INPUT:
···

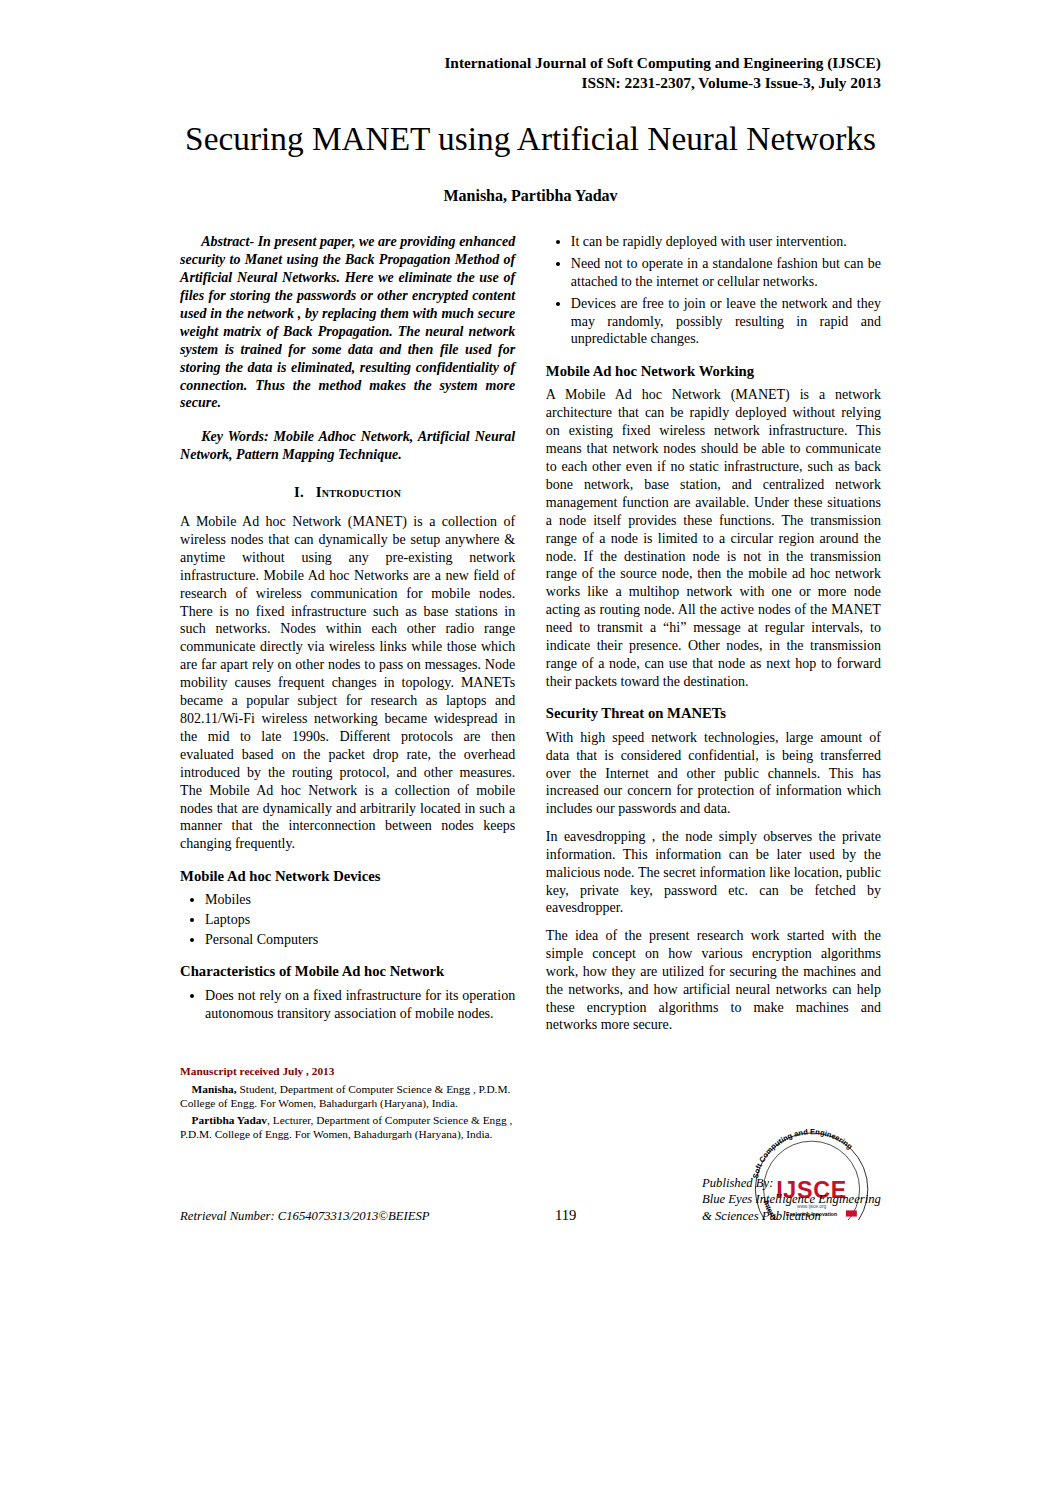International Journal of Soft Computing and Engineering (IJSCE)
ISSN: 2231-2307, Volume-3 Issue-3, July 2013
Securing MANET using Artificial Neural Networks
Manisha, Partibha Yadav
Abstract- In present paper, we are providing enhanced security to Manet using the Back Propagation Method of Artificial Neural Networks. Here we eliminate the use of files for storing the passwords or other encrypted content used in the network , by replacing them with much secure weight matrix of Back Propagation. The neural network system is trained for some data and then file used for storing the data is eliminated, resulting confidentiality of connection. Thus the method makes the system more secure.
Key Words: Mobile Adhoc Network, Artificial Neural Network, Pattern Mapping Technique.
I. Introduction
A Mobile Ad hoc Network (MANET) is a collection of wireless nodes that can dynamically be setup anywhere & anytime without using any pre-existing network infrastructure. Mobile Ad hoc Networks are a new field of research of wireless communication for mobile nodes. There is no fixed infrastructure such as base stations in such networks. Nodes within each other radio range communicate directly via wireless links while those which are far apart rely on other nodes to pass on messages. Node mobility causes frequent changes in topology. MANETs became a popular subject for research as laptops and 802.11/Wi-Fi wireless networking became widespread in the mid to late 1990s. Different protocols are then evaluated based on the packet drop rate, the overhead introduced by the routing protocol, and other measures. The Mobile Ad hoc Network is a collection of mobile nodes that are dynamically and arbitrarily located in such a manner that the interconnection between nodes keeps changing frequently.
Mobile Ad hoc Network Devices
Mobiles
Laptops
Personal Computers
Characteristics of Mobile Ad hoc Network
Does not rely on a fixed infrastructure for its operation autonomous transitory association of mobile nodes.
It can be rapidly deployed with user intervention.
Need not to operate in a standalone fashion but can be attached to the internet or cellular networks.
Devices are free to join or leave the network and they may randomly, possibly resulting in rapid and unpredictable changes.
Mobile Ad hoc Network Working
A Mobile Ad hoc Network (MANET) is a network architecture that can be rapidly deployed without relying on existing fixed wireless network infrastructure. This means that network nodes should be able to communicate to each other even if no static infrastructure, such as back bone network, base station, and centralized network management function are available. Under these situations a node itself provides these functions. The transmission range of a node is limited to a circular region around the node. If the destination node is not in the transmission range of the source node, then the mobile ad hoc network works like a multihop network with one or more node acting as routing node. All the active nodes of the MANET need to transmit a “hi” message at regular intervals, to indicate their presence. Other nodes, in the transmission range of a node, can use that node as next hop to forward their packets toward the destination.
Security Threat on MANETs
With high speed network technologies, large amount of data that is considered confidential, is being transferred over the Internet and other public channels. This has increased our concern for protection of information which includes our passwords and data.
In eavesdropping , the node simply observes the private information. This information can be later used by the malicious node. The secret information like location, public key, private key, password etc. can be fetched by eavesdropper.
The idea of the present research work started with the simple concept on how various encryption algorithms work, how they are utilized for securing the machines and the networks, and how artificial neural networks can help these encryption algorithms to make machines and networks more secure.
Manuscript received July , 2013
Manisha, Student, Department of Computer Science & Engg , P.D.M. College of Engg. For Women, Bahadurgarh (Haryana), India.
Partibha Yadav, Lecturer, Department of Computer Science & Engg , P.D.M. College of Engg. For Women, Bahadurgarh (Haryana), India.
Soft Computing and Engineering International Journal of IJSCE www.ijsce.org Exploring Innovation
Retrieval Number: C1654073313/2013©BEIESP
119
Published By:
Blue Eyes Intelligence Engineering
& Sciences Publication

···

WHAT NEEDS TO BE DONE: Write out all the entries exactly, except for the pictures.

RESPONSE AREA:
International Journal of Soft Computing and Engineering (IJSCE)
ISSN: 2231-2307, Volume-3 Issue-3, July 2013
Securing MANET using Artificial Neural Networks
Manisha, Partibha Yadav
Abstract- In present paper, we are providing enhanced security to Manet using the Back Propagation Method of Artificial Neural Networks. Here we eliminate the use of files for storing the passwords or other encrypted content used in the network , by replacing them with much secure weight matrix of Back Propagation. The neural network system is trained for some data and then file used for storing the data is eliminated, resulting confidentiality of connection. Thus the method makes the system more secure.
Key Words: Mobile Adhoc Network, Artificial Neural Network, Pattern Mapping Technique.
I. Introduction
A Mobile Ad hoc Network (MANET) is a collection of wireless nodes that can dynamically be setup anywhere & anytime without using any pre-existing network infrastructure. Mobile Ad hoc Networks are a new field of research of wireless communication for mobile nodes. There is no fixed infrastructure such as base stations in such networks. Nodes within each other radio range communicate directly via wireless links while those which are far apart rely on other nodes to pass on messages. Node mobility causes frequent changes in topology. MANETs became a popular subject for research as laptops and 802.11/Wi-Fi wireless networking became widespread in the mid to late 1990s. Different protocols are then evaluated based on the packet drop rate, the overhead introduced by the routing protocol, and other measures. The Mobile Ad hoc Network is a collection of mobile nodes that are dynamically and arbitrarily located in such a manner that the interconnection between nodes keeps changing frequently.
Mobile Ad hoc Network Devices
Mobiles
Laptops
Personal Computers
Characteristics of Mobile Ad hoc Network
Does not rely on a fixed infrastructure for its operation autonomous transitory association of mobile nodes.
It can be rapidly deployed with user intervention.
Need not to operate in a standalone fashion but can be attached to the internet or cellular networks.
Devices are free to join or leave the network and they may randomly, possibly resulting in rapid and unpredictable changes.
Mobile Ad hoc Network Working
A Mobile Ad hoc Network (MANET) is a network architecture that can be rapidly deployed without relying on existing fixed wireless network infrastructure. This means that network nodes should be able to communicate to each other even if no static infrastructure, such as back bone network, base station, and centralized network management function are available. Under these situations a node itself provides these functions. The transmission range of a node is limited to a circular region around the node. If the destination node is not in the transmission range of the source node, then the mobile ad hoc network works like a multihop network with one or more node acting as routing node. All the active nodes of the MANET need to transmit a “hi” message at regular intervals, to indicate their presence. Other nodes, in the transmission range of a node, can use that node as next hop to forward their packets toward the destination.
Security Threat on MANETs
With high speed network technologies, large amount of data that is considered confidential, is being transferred over the Internet and other public channels. This has increased our concern for protection of information which includes our passwords and data.
In eavesdropping , the node simply observes the private information. This information can be later used by the malicious node. The secret information like location, public key, private key, password etc. can be fetched by eavesdropper.
The idea of the present research work started with the simple concept on how various encryption algorithms work, how they are utilized for securing the machines and the networks, and how artificial neural networks can help these encryption algorithms to make machines and networks more secure.
Manuscript received July , 2013
Manisha, Student, Department of Computer Science & Engg , P.D.M. College of Engg. For Women, Bahadurgarh (Haryana), India.
Partibha Yadav, Lecturer, Department of Computer Science & Engg , P.D.M. College of Engg. For Women, Bahadurgarh (Haryana), India.
Soft Computing and Engineering International Journal of IJSCE www.ijsce.org Exploring Innovation
Retrieval Number: C1654073313/2013©BEIESP
119
Published By:
Blue Eyes Intelligence Engineering
& Sciences Publication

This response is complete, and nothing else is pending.